Because remember, all those videos may not be CISSP-focused, they may be just focused on network security or malware topics. Understanding a topic by watching videos is great, but making sure to read the CISSP books afterwards actually prepares you for what to expect for the exam.
Just wanted to say that make no mistake, watching just CISSP videos is not the best way to prepare for the exam. Reading is extremely important. Reading reveals the deep concepts hidden within the texts of the books and compounds the basic understanding of the topic. I go over the importance of reading here:
Reading helps to nail down the concepts which you need to learn in order to apply them during the actual exam. I work a lot with firewalls so my daily reading is mostly technical manuals for Checkpoint, Cisco, or Palo Alto. Each of these firewalls have different ways of implementing policies, NAT, VPNs etc. etc.
The thing is, with the CISSP especially, if you know the concept of NAT, then you can apply it on any firewall. If you know the concept of a VPN, you can configure it on any firewall. That's the beauty of concepts, they don't change. The other thing I read are the latest breaches within an organization, like the latest Marriot breach. I learned how the attack happened, what was the vector of attack, what control failed or wasn't implemented, and what the company will do to make sure it doesn't happen again. Reading this in turn gives you the necessary clairvoyance into what the CISSP content talks about, it is easily relatable. It is especially helpful when you're studying for the exam, it gives you real life experience if you lack it.
Conclusion
No matter what strategy you pick, there is just one other thing to do: repeat it all over again.
After you've read the book and watched the videos, read the book again and then watch the videos again.
After you've watched the videos and read the books, watch the videos and read the books again. If you have the Sybex, read it three times cover to cover. If you have the Shon Harris, reading it once cover to cover is good enough, and you can skim or reference it the rest of the time.
All the books have different information even in the same domain. The best way is to read all those books one after another or concurrently. Yes, it is going to take a lot of time management, dedication, and self-discipline - but that's what the CISSP exam is all about.
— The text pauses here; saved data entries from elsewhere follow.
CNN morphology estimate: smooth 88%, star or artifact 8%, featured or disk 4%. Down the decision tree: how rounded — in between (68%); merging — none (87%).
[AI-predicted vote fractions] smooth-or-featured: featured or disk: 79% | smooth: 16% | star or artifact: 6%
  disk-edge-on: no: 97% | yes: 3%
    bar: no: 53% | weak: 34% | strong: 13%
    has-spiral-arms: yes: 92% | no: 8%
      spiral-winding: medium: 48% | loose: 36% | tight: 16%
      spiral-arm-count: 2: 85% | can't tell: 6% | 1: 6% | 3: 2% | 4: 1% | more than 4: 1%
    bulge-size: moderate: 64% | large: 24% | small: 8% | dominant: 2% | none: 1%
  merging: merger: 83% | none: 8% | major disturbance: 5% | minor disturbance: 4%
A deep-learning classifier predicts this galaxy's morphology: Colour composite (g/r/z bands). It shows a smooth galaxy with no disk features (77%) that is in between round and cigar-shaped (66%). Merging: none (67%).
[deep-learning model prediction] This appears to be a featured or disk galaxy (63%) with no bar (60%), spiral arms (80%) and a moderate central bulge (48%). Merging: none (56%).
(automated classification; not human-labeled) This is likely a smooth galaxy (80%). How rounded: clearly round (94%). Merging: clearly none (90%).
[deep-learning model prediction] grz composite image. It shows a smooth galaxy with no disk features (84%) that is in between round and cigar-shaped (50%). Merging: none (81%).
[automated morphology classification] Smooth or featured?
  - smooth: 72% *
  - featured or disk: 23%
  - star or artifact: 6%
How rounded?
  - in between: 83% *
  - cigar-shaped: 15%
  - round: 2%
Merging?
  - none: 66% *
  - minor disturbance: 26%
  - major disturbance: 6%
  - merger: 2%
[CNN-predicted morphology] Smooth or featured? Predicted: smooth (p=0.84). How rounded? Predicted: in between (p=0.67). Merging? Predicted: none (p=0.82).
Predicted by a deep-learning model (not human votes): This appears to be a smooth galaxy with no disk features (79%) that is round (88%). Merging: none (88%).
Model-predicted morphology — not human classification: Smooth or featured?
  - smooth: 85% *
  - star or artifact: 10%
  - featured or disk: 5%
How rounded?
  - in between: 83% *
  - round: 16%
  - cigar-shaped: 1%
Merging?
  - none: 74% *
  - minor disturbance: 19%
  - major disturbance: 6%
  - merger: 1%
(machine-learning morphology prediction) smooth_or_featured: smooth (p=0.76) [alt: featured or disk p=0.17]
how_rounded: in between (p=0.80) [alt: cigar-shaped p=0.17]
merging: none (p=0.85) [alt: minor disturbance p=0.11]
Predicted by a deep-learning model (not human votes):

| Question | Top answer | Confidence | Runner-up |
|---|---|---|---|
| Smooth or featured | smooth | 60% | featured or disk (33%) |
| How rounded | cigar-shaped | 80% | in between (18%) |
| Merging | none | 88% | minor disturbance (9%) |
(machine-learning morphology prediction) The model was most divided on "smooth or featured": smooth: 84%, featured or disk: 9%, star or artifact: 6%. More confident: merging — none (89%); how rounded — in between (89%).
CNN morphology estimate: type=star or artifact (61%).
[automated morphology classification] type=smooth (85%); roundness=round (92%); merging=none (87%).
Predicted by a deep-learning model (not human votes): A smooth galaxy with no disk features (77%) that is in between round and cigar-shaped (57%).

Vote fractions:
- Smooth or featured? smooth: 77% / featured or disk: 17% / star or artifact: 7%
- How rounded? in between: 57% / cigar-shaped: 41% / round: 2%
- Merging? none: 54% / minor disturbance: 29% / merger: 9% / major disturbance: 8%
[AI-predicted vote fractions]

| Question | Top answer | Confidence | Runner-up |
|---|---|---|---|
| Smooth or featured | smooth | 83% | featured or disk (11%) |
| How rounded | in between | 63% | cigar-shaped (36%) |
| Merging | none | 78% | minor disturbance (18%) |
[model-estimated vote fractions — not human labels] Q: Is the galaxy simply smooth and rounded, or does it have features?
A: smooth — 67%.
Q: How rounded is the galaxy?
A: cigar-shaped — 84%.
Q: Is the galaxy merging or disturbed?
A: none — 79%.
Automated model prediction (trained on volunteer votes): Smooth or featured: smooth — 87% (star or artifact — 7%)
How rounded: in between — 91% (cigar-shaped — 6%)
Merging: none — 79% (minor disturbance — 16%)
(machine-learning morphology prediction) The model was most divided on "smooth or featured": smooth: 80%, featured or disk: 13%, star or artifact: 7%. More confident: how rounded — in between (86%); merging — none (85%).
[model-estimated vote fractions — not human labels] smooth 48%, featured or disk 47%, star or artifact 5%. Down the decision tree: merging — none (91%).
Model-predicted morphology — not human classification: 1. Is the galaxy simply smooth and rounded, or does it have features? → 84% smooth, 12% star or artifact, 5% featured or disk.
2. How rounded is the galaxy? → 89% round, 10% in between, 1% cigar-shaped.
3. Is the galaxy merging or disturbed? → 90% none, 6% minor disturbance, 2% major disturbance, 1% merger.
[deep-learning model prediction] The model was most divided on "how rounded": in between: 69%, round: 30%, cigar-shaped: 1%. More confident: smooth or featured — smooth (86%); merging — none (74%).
Which books do you have now? If you needed to know a list of books, here is a list:
As for practice questions, always do them, as many as you can and as much as you can. When you're about 2-3 months away from your exam, 50% of your studies should be reading and 50% should be doing practice questions.
Your reading should be linked to what practice exam questions you get wrong. If you didn’t know what the Tranquility Principle is, time to read up on the Identity and Access Management domain. If you didn’t know some elements of PKI, then it's time to hit up the Security Engineering domain. The same thing if you have any doubts about IPSec, AH, and ESP, hit Domain 4: Network Security. Any topic you find you do not know fully, focus right on that topic with books, videos, and practice questions until you get it.
Hope that helps, good luck, and may the Force be with you.